After the end of the Second Seminole War, the United States started construction of a fort, later named Fort Clinch, in 1847. It was part of its Third System of coastal defenses conceived earlier in the century, which guided fortifications throughout this period. The fortified compound is pentagonal in shape, with both inner and outer walls, and consists of almost five million bricks. There are corner bastions and embrasures in the outer walls and several structures in the interior courtyards, including a two-story barracks. The fort was named in honor of General Duncan Lamont Clinch after his death in 1849. General Clinch fought in the War of 1812 and was an important figure in the First and Second Seminole Wars.

Confederate forces seized the fort in early 1861. It was used as a safe haven for Confederate blockade runners during the first year of the Civil War.
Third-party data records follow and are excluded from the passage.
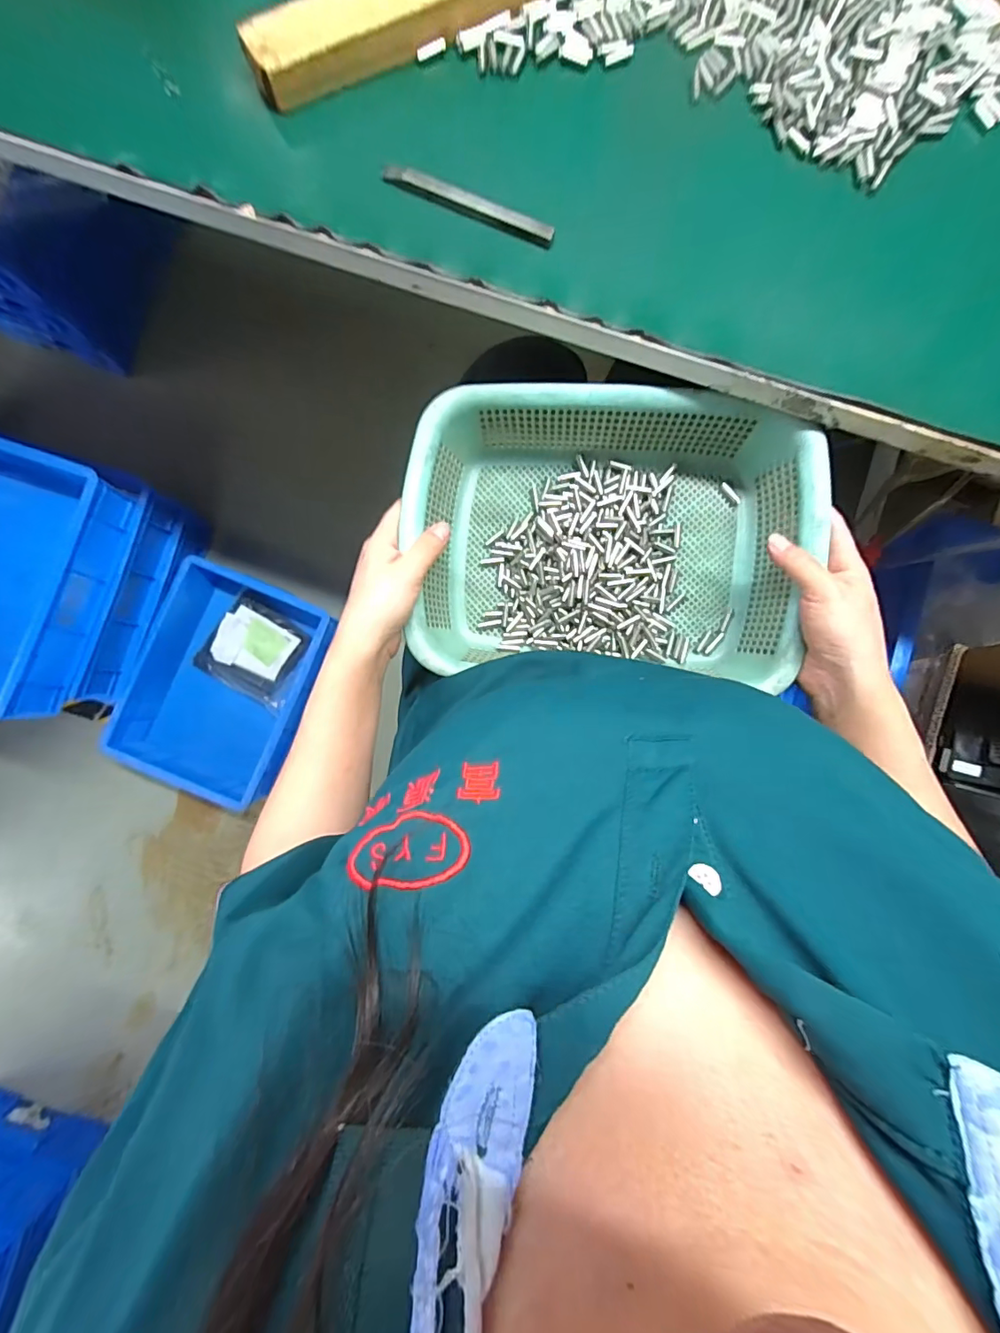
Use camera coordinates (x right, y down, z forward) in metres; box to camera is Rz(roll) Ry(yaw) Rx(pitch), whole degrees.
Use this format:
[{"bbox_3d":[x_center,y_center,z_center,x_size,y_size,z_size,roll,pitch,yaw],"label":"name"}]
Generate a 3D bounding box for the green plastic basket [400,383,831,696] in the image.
[{"bbox_3d":[0.078,-0.102,0.407,0.290,0.103,0.212,1,88,0],"label":"green plastic basket"}]

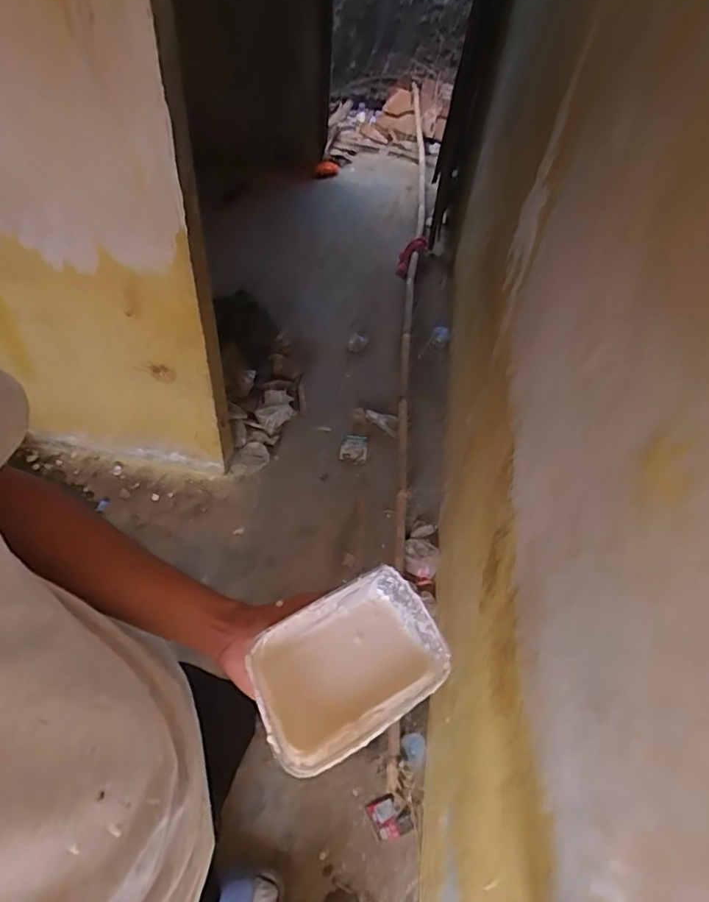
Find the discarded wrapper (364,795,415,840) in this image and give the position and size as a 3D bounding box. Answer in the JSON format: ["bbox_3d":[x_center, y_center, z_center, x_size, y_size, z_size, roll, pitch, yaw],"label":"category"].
[{"bbox_3d":[0.081,0.835,1.248,0.086,0.007,0.082,-16,53,-20],"label":"discarded wrapper"}]

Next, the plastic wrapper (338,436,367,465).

However, changes in technology, specifically, the development of rifled cannon, had improved weaponry to the point that the fort's brick walls were vulnerable to attacks and thus obsolete. In March 1862 General Robert E. Lee ordered abandonment of the fort in order to use scarce troops in other areas. Federal troops re-occupied the fort in early 1862, taking control of the adjacent Georgia and Florida coasts. They used the fort as the base of Union operations in the area throughout the Civil War.